Kolumne: Iran - Die Furcht verloren
Was geschah mit Sohrab Aarabi? Auf diese Frage hat die Mutter des 19-Jährigen bis heute keine klare Antwort bekommen. Wochenlang hatte sie mit dem Bild ihres Sohnes vor dem Evin-Gefängnis ausgeharrt, nachdem er von einer Demonstration gegen die Wiederwahl von Präsident Ahmadinedschad nicht zurückgekehrt war. Dann rief man die Mutter vor ein Revolutionsgericht und reichte ihr einen Stapel mit 60 Fotos von Toten. Eines davon zeigte Sohrab. "Verstorben infolge einer Schusswunde im Brustbereich", stand im beiliegenden Bericht eines Gerichtsmediziners.

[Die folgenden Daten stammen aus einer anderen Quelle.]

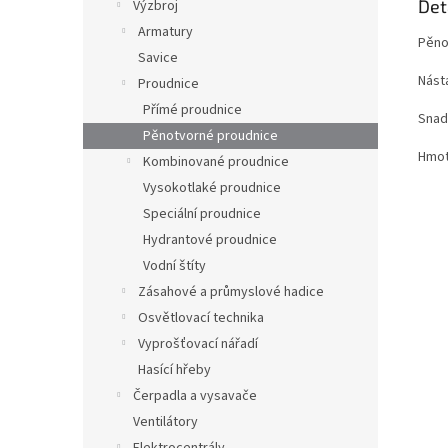
Det
Výzbroj
Armatury
Pěno
Savice
Nást
Proudnice
Přímé proudnice
Snad
Pěnotvorné proudnice
Hmot
Kombinované proudnice
Vysokotlaké proudnice
Speciální proudnice
Hydrantové proudnice
Vodní štíty
Zásahové a průmyslové hadice
Osvětlovací technika
Vyprošťovací nářadí
Hasící hřeby
Čerpadla a vysavače
Ventilátory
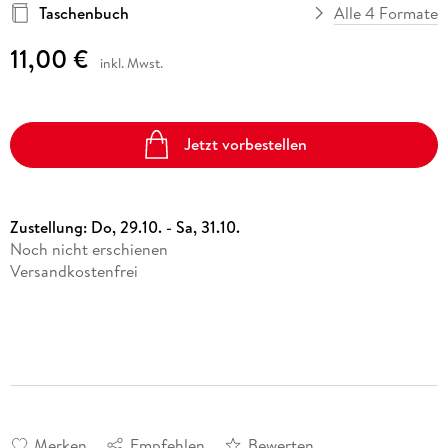
Taschenbuch
Alle 4 Formate
11,00 €
inkl. Mwst.
Jetzt vorbestellen
Zustellung:
Do, 29.10. - Sa, 31.10.
Noch nicht erschienen
Versandkostenfrei
Merken
Empfehlen
Bewerten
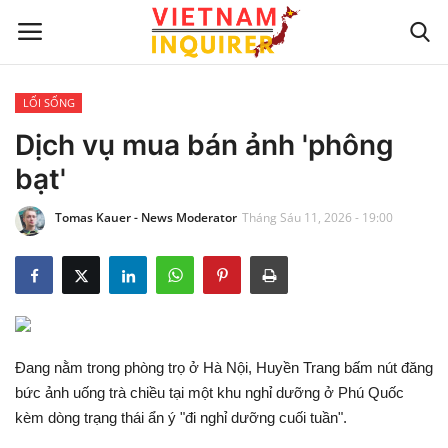
LỐI SỐNG
Trang chủ
Dịch vụ mua bán ảnh 'phông
bạt'
Liên hệ
Tomas Kauer - News Moderator
Tháng Sáu 11, 2026 - 19:00
TIN TỨC THẾ GIỚI
CẬP NHẬT
VIỆC KINH DOANH
Đang nằm trong phòng trọ ở Hà Nội, Huyền Trang bấm nút đăng
CÔNG NGHỆ
bức ảnh uống trà chiều tại một khu nghỉ dưỡng ở Phú Quốc
kèm dòng trạng thái ẩn ý "đi nghỉ dưỡng cuối tuần".
SỰ GIẢI TRÍ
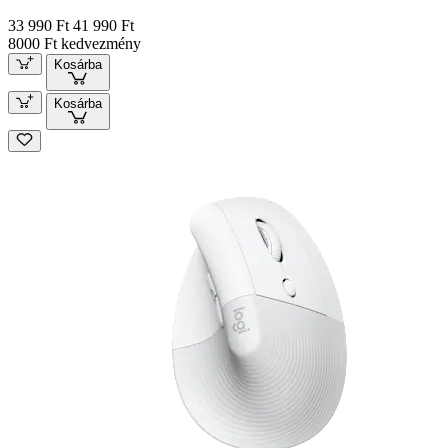
33 990 Ft
41 990 Ft
8000 Ft kedvezmény
Kosárba
Kosárba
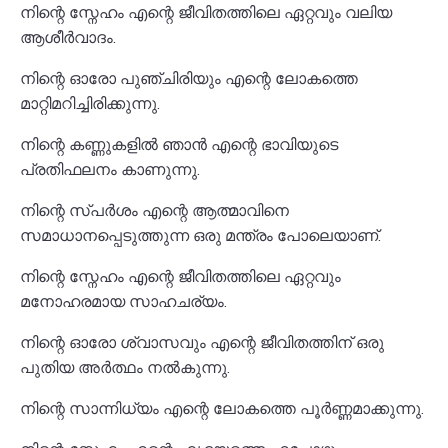
നിന്റെ സ്നേഹം എന്റെ ജീവിതത്തിലെ ഏറ്റവും വലിയ
ആശീർവാദം.
നിന്റെ ഓരോ പുഞ്ചിരിയും എന്റെ ലോകത്തെ
മാറ്റിമറിച്ചിരിക്കുന്നു.
നിന്റെ കണ്ണുകളിൽ ഞാൻ എന്റെ ഭാവിയുടെ
പ്രതിഫലനം കാണുന്നു.
നിന്റെ സ്പർശം എന്റെ ആത്മാവിനെ
സമാധാനപ്പെടുത്തുന്ന ഒരു മന്ത്രം പോലെയാണ്.
നിന്റെ സ്നേഹം എന്റെ ജീവിതത്തിലെ ഏറ്റവും
മനോഹരമായ സാഹചര്യം.
നിന്റെ ഓരോ ശ്വാസവും എന്റെ ജീവിതത്തിന് ഒരു
പുതിയ അർത്ഥം നൽകുന്നു.
നിന്റെ സാന്നിധ്യം എന്റെ ലോകത്തെ പൂർണ്ണമാക്കുന്നു.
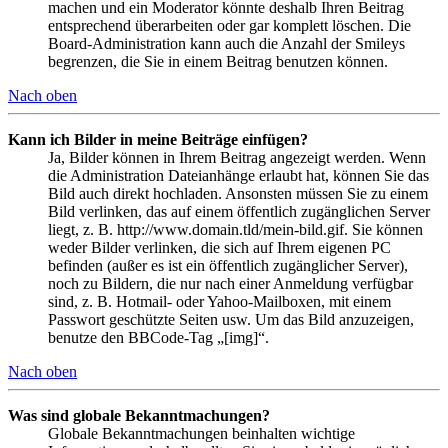
machen und ein Moderator könnte deshalb Ihren Beitrag
entsprechend überarbeiten oder gar komplett löschen. Die
Board-Administration kann auch die Anzahl der Smileys
begrenzen, die Sie in einem Beitrag benutzen können.
Nach oben
Kann ich Bilder in meine Beiträge einfügen?
Ja, Bilder können in Ihrem Beitrag angezeigt werden. Wenn
die Administration Dateianhänge erlaubt hat, können Sie das
Bild auch direkt hochladen. Ansonsten müssen Sie zu einem
Bild verlinken, das auf einem öffentlich zugänglichen Server
liegt, z. B. http://www.domain.tld/mein-bild.gif. Sie können
weder Bilder verlinken, die sich auf Ihrem eigenen PC
befinden (außer es ist ein öffentlich zugänglicher Server),
noch zu Bildern, die nur nach einer Anmeldung verfügbar
sind, z. B. Hotmail- oder Yahoo-Mailboxen, mit einem
Passwort geschützte Seiten usw. Um das Bild anzuzeigen,
benutze den BBCode-Tag „[img]“.
Nach oben
Was sind globale Bekanntmachungen?
Globale Bekanntmachungen beinhalten wichtige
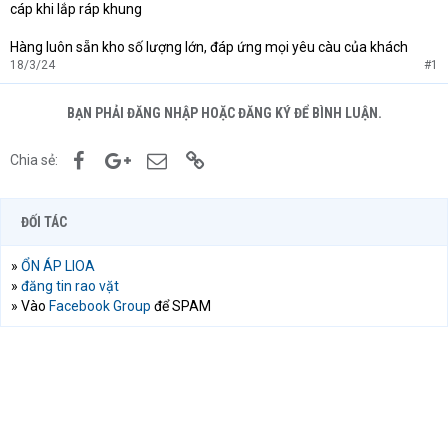
cáp khi lắp ráp khung
Hàng luôn sẵn kho số lượng lớn, đáp ứng mọi yêu càu của khách
18/3/24
#1
BẠN PHẢI ĐĂNG NHẬP HOẶC ĐĂNG KÝ ĐỂ BÌNH LUẬN.
Facebook
Google+
Email
Link
Chia sẻ:
ĐỐI TÁC
»
ỔN ÁP LIOA
»
đăng tin rao vặt
» Vào
Facebook Group
để SPAM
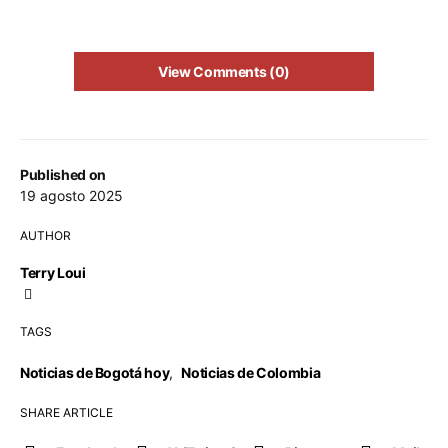
View Comments (0)
Published on
19 agosto 2025
AUTHOR
Terry Loui
TAGS
Noticias de Bogotá hoy
,
Noticias de Colombia
SHARE ARTICLE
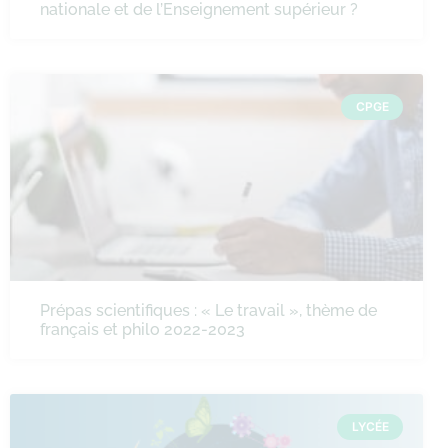
nationale et de l’Enseignement supérieur ?
CPGE
Prépas scientifiques : « Le travail », thème de
français et philo 2022-2023
LYCÉE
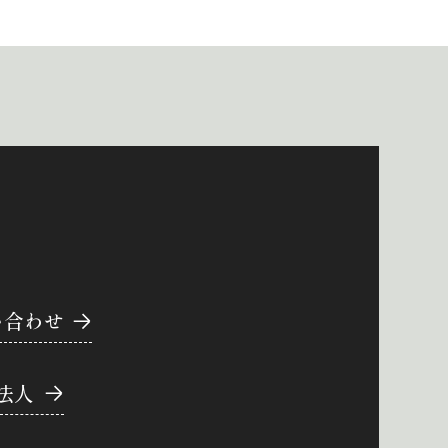
い合わせ
法人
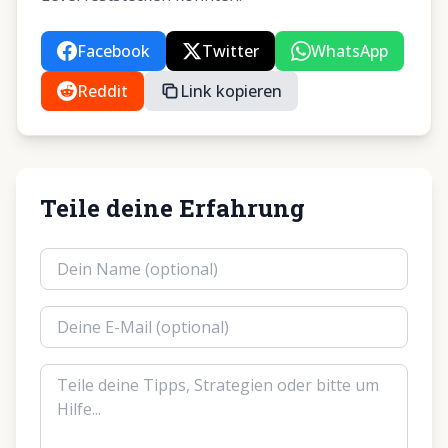
Facebook
Twitter
WhatsApp
Reddit
Link kopieren
Teile deine Erfahrung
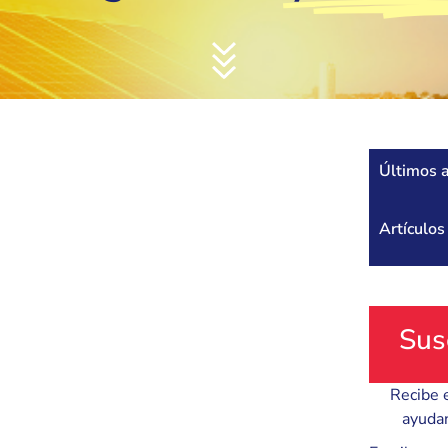
Últimos a
Artículo
Sus
Recibe 
ayudan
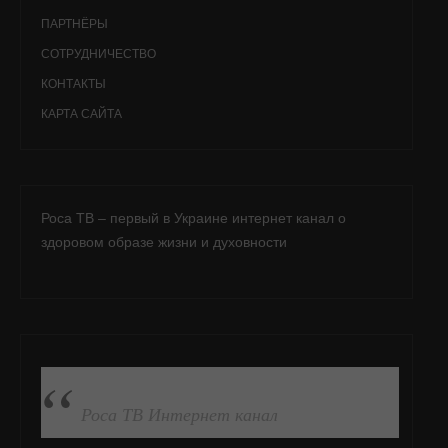
ПАРТНЁРЫ
СОТРУДНИЧЕСТВО
КОНТАКТЫ
КАРТА САЙТА
Роса ТВ – первый в Украине интернет канал о
здоровом образе жизни и духовности
ПОДПИСАТЬСЯ НА FB
Роса ТВ Интернет канал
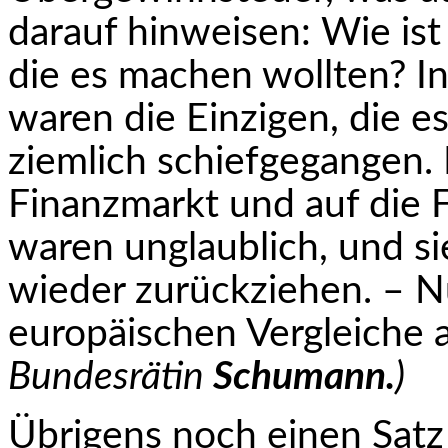
darauf hinweisen: Wie is
die es machen wollten? In 
waren die Einzigen, die e
ziemlich schiefgegangen.
Finanzmarkt und auf die Fi
waren unglaublich, und s
wieder zurückziehen. – N
europäischen Vergleiche 
Bundesrätin
Schumann.
)
Übrigens noch einen Satz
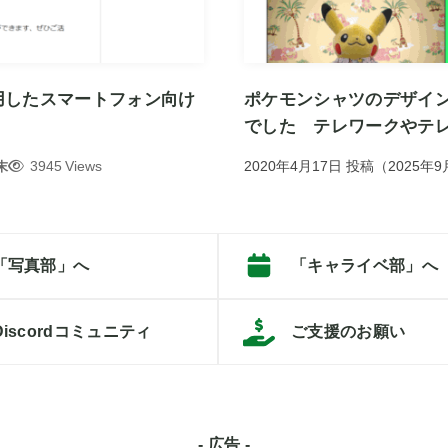
用したスマートフォン向け
ポケモンシャツのデザイン
でした テレワークやテ
3945 Views
2020年4月17日
投稿
（
2025年9
末
「写真部」へ
「キャライベ部」へ
Discordコミュニティ
ご支援のお願い
- 広告 -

Doch die Mutter will es genau wissen: Wer hat auf Sohrab geschossen? Ist er auf der Straße verblutet, weil ihm niemand zu Hilfe kam? "Die Behörden spielen mit mir, aber ich werde keine Ruhe geben", sagte sie, als sie ihren Sohn Mitte Juli zu Grabe trug. Auf der Beerdigung riefen Hunderte Trauernde "Gott ist groß". Einer hielt ein Plakat hoch, auf dem stand: "Mein Märtyrer-Bruder, wir werden deine Stimme zurückholen."
Die Welle der Repression, mit der das Regime den Protest gegen den umstrittenen Wahlsieg niederschlagen wollte, hat den Geist des Widerstands nicht brechen können. Die Legitimität der Herrschenden in der Islamischen Republik Iran ist schwer beschädigt. Auch wenn Mahmud Ahmadinedschad am 2. August planmäßig in eine zweite Amtszeit eingeführt wird: Ruhe wird das Land auf absehbare Zeit nicht finden. Im Inneren des Regimes ist ein Machtkampf entbrannt, dessen Ausgang noch offen scheint.
An der Spitze der verfeindeten Lager stehen sich zwei alte Gefährten aus Revolutionstagen gegenüber: Der Geistliche Führer Ali Khamenei, der seine politische Zukunft nun untrennbar mit der seines Günstlings Ahmadinedschad verbunden hat; und Akbar Haschemi Rafsandschani, der Ex-Präsident und Vorsitzende des Schlichtungsrates, eines Gremiums, das theoretisch sogar den Geistlichen Führer abberufen kann. Dass sich Rafsandschani bei seinem ersten Auftritt als Freitagsprediger Wochen nach der Wahl öffentlich hinter die Protest-Bewegung gestellt hat, ist ein direkter Affront gegen den Geistlichen Führer.
Ganz gleich, welches Lager im Gezerre um die Macht die Oberhand behält: Mit revolutionären Veränderungen quasi über Nacht ist wohl nicht zu rechnen. Bei aller Polarisierung hat doch keine der Fraktionen innerhalb des Regimes ein Interesse daran, den Erhalt des Systems selbst ernsthaft zu gefährden. Nach den öffentlichen Erschütterungen in den Wochen nach der Wahl wird die Teheraner Macht-Elite wohl weiter bemüht sein, ihre Flügelkämpfe hinter den Kulissen auszufechten.
Die Regierungen des Westens tun gut daran, Zurückhaltung zu üben. Die Welle der Verhaftungen und politischen Morde muss deutlich verurteilt werden. Doch niemand im Ausland sollte sich der Illusion hingeben, die innere Entwicklung des Iran lasse sich damit entscheidend beeinflussen.
Die Zukunft der Islamischen Republik liegt in den Händen der Iraner, heute mehr denn je. Denn Hunderttausende Bürger haben die Furcht und den Respekt vor den Mächtigen im Staat verloren, so wie die Mutter von Sohrab Aarabi. Ihr ungebrochener Protest, trotz Schlägertrupps und Scharfschützen auf den Dächern, macht dem Regime in Teheran mehr zu schaffen als alle Sanktionen und aller Druck des Westens.
Von Steffen Gassel. Der Journalist ist Nahost-Korrespondent des "Stern" und berichtet regelmäßig aus dem Iran.